▸ ORIENTAÇÕES E REQUISITOS
Responda às perguntas abaixo com base no texto sobre a Operação Resgate 2:
1. Quantas pessoas a megaoperação resgatou de condições análogas às de escravo?
2. Em que dia a operação foi desencadeada?
3. Qual unidade da federação teve o maior número de resgatados e quantos foram?

▸ TRECHO DA FONTE
↓↓↓
Uma megaoperação com 105 ações de fiscalização, envolvendo 50 equipes em pelo menos 65 municípios de 23 unidades da federação, resgatou 337 pessoas de condições análogas às de escravo em 15 estados. Desses, cinco eram crianças e adolescentes e seis, trabalhadoras domésticas – uma delas, no serviço desde os nove anos. Os números podem subir porque ainda há ações de andamento.
A “Operação Resgate 2”, desencadeada no dia 4 de julho, reuniu mais de 100 auditores fiscais da Inspeção do Trabalho, 44 procuradores do Ministério Público do Trabalho, dez procuradores do Ministério Público Federal, 150 agentes da Polícia Federal e 80 da Polícia Rodoviária Federal e 12 defensores da Defensoria Pública da União.
As informações foram divulgadas, na manhã desta quinta (28), em coletiva à imprensa na sede da Procuradoria-Geral da República, em Brasília, com a presença das instituições. A operação está sendo considerada a maior para o combate ao crime na história do país, não pelo número de resgatados (em 2007, 1.064 foram libertados em uma fazenda de cana em Ulianópolis, no Pará), mas pela estrutura envolvida e a diversidade de ações.
Desde 1995, quando o Brasil reconheceu diante das Nações Unidas a persistência de trabalho escravo, mais de 58 mil pessoas foram resgatadas por grupos de fiscalização com a participação dessas instituições. A diferença é que a Operação Resgate realiza um ataque ao crime de forma simultânea, tanto na área urbana quanto na rural.
“Houve resgate nas cinco regiões do país, demonstrando que o trabalho escravo ainda é uma realidade presente infelizmente em todo o território nacional”, explica o procurador Italvar Medina, vice-coordenador de erradicação do trabalho escravo do Ministério Público do Trabalho.
Entre as unidades da federação com maior número de resgatados, está Goiás, com 91 trabalhadores, seguido de Minas Gerais, 78, Acre, 37 e Rondônia, 27. Considerando o número de ações de fiscalização, Minas teve 21, Bahia, 11, Espírito Santo, 9, Goiás, 8, e Mato Grosso do Sul, 7.
Não houve ações de fiscalização apenas nos Estados do Amapá, Rio Grande do Norte, Roraima e Sergipe. Trabalhadores foram resgatados no AC, BA, CE, ES, GO, MS, MG, MT, PB, PE, PA, PI, RO, RS e SP.
“O número de resgatados apenas no mês de julho na Operação Resgate 2 já é quase metade de todos os resgatados este ano”, afirmou Maurício Krepsky, chefe da Divisão de Fiscalização para Erradicação do Trabalho Escravo (Detrae) da Secretaria de Inspeção do Trabalho.
↑↑↑
▸ REGISTROS DE DADOS
↓↓↓
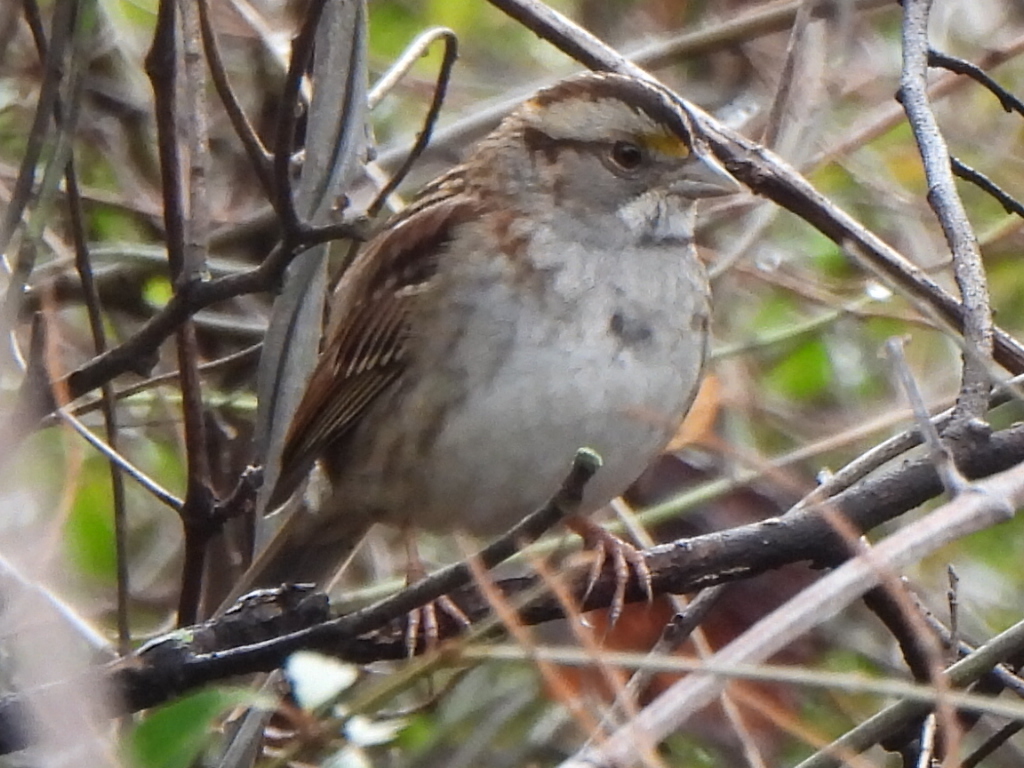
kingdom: Animalia
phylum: Chordata
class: Aves
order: Passeriformes
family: Passerellidae
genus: Zonotrichia
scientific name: Zonotrichia albicollis
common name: White-throated sparrow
↑↑↑
▸ TAREFA CONCLUÍDA
1. 337 pessoas.
2. No dia 4 de julho.
3. Goiás, com 91 trabalhadores.